1. Maurice T, Su TP. The pharmacology of sigma-1 receptors. Pharmacol Ther. 2009;124(2):195-206.

2. Eskandari K, Bélanger SM, Lachance V, Kourrich S. Repurposing sigma-1 receptor-targeting drugs for therapeutic advances in neurodegenerative disorders. Pharmaceuticals (Basel). 2025;18(5):700.

3. Yang K, Wang C, Sun T. The roles of intracellular chaperone proteins, sigma receptors, in Parkinson’s disease (PD) and major depressive disorder (MDD). Front Pharmacol. 2019;10:528.

4. Ren P, Wang J, Li N, et al. Sigma-1 receptors in depression: mechanism and therapeutic development. Front Pharmacol. 2022;13:925879.

5. Nguyen L, Lucke-Wold BP, Mookerjee SA, et al. Role of sigma-1 receptors in neurodegenerative diseases. J Pharmacol Sci. 2015;127(1):17-29.
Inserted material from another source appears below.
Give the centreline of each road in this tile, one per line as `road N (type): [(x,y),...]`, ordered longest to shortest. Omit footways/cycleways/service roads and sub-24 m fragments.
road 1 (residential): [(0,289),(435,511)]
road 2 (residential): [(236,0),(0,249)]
6. Narita N, Hashimoto K, Tomitaka S, Minabe Y. Interactions of selective serotonin reuptake inhibitors with subtypes of sigma receptors in rat brain. Eur J Pharmacol. 1996;307(1):117-119.

7. Hashimoto Y, Suzuki T, Hashimoto K. Old drug fluvoxamine, new hope for COVID-19. Eur Arch Psychiatry Clin Neurosci. 2022;272(1):161-163.

8. Xiao N, Yin L, Teopiz KM, et al. The sigma-1 receptor: a mechanistically-informed therapeutic target for antidepressants. Expert Opin Ther Targets. 2025;29(6):345-359.